Desperate to have children, some couples nevertheless tried to use the embryos in Tank 4 despite warnings from experts of health risks to both mother and child posed by the uncontrolled thaw of their reproductive material. A report cited as evidence in the trial showed those couples had much less success becoming pregnant or having a live birth than others whose eggs and embryos were not in Tank 4. They also had a significantly higher incidence of low-birth-weight babies.

When an expert witness compared the genetic material from the imploded tank with eggs and embryos thawed purposely from another Pacific Fertility tank, he found that only about a quarter as many eggs and half as many embryos were viable after the catastrophe. A lawyer for Chart suggested there was no way the expert could predict what might happen with the rest of the material that had not yet been implanted.

Kevin and Laura Parsell, an Ohio couple, had a boy and a girl from previous in vitro fertilization at Pacific Fertility. A third pregnancy assisted by the fertility clinic ended in miscarriage. But their plan had always been seven healthy children.

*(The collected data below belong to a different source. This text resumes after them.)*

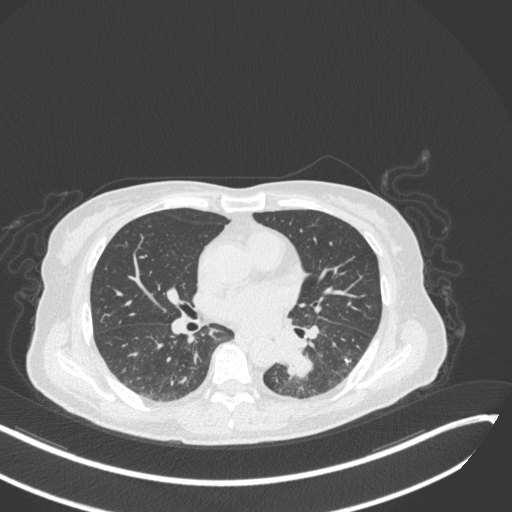
Chest CT, one axial slice. Position 133 of 342 along the scan axis. Lung window (W 1500 / L -600 HU). 1 mm slice thickness. 512 × 512 image matrix, field of view 400 × 400 mm. Patient: female, 64 years. Case-level facts recorded for this patient, not image findings: clinical TNM (as recorded): T3 N1 M1; histopathological grade: G3.
Annotated regions visible in this slice (rectangle marked by the reading radiologist):
- lung tumour (recorded histology: small cell carcinoma): bounding box (x1, y1, x2, y2) in pixels: (276, 347, 316, 388)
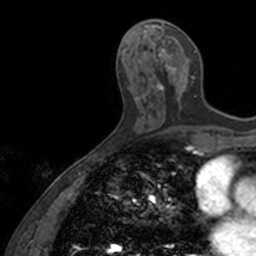
Breast MRI, one axial slice; slice 62 of 160 in the series (ordered by position); cropped to one breast; dynamic contrast-enhanced series, time point 2 of 7 at this slice position (early post-contrast); 3 T; TE 1.7 ms, TR 4 ms; 256 × 256 image matrix, field of view 171 × 171 mm. Female patient.
Outlined on this slice (semi-automatic segmentation, software-assisted and operator-edited):
- enhancing-tissue mask used for the functional tumour volume (all voxels passing the contrast-enhancement thresholds inside the analysis volume; usually the tumour): bounding box <151,23,196,107> (left, top, right, bottom; pixels)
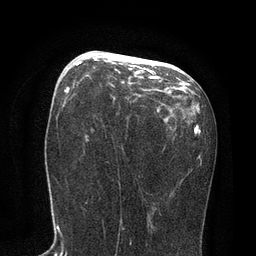
Breast MRI, one axial slice. Position 43 of 80 along the scan axis. Cropped to one breast. Dynamic contrast-enhanced series, time point 2 of 7 at this slice position (early post-contrast). 3 T. TE 2.1 ms, TR 4.7 ms. 2 mm slice thickness. 256 × 256 image matrix. Female patient.
Outlined on this slice (semi-automatic segmentation, software-assisted and operator-edited):
- enhancing-tissue mask used for the functional tumour volume (all voxels passing the contrast-enhancement thresholds inside the analysis volume; usually the tumour): bounding box (x1, y1, x2, y2) in pixels: (76, 60, 160, 79)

The Ohio couple asked the fertility clinic to examine the four embryos they had stored in Tank 4 for signs of viability. They had the best two implanted, or “transferred” to Laura, in the parlance of fertility care, according to testimony in the trial. But neither produced another child. Under questioning from a Chart attorney, one expert acknowledged it is impossible to be completely certain the tank implosion was responsible for those two failures.

The couple took the remaining two embryos home and buried them in a cemetery. Each Christmas, they hang seven snowflake ornaments on their tree in memory of the family they don’t have.

The couple received a settlement and declined to be interviewed by The Post.

“It is like me asking you to pick four of your family members … and they are ripped out of your life,” Laura Parsell testified. “It doesn’t matter if you picked a son or a daughter, or your grandparent, the whole family tree is gone.”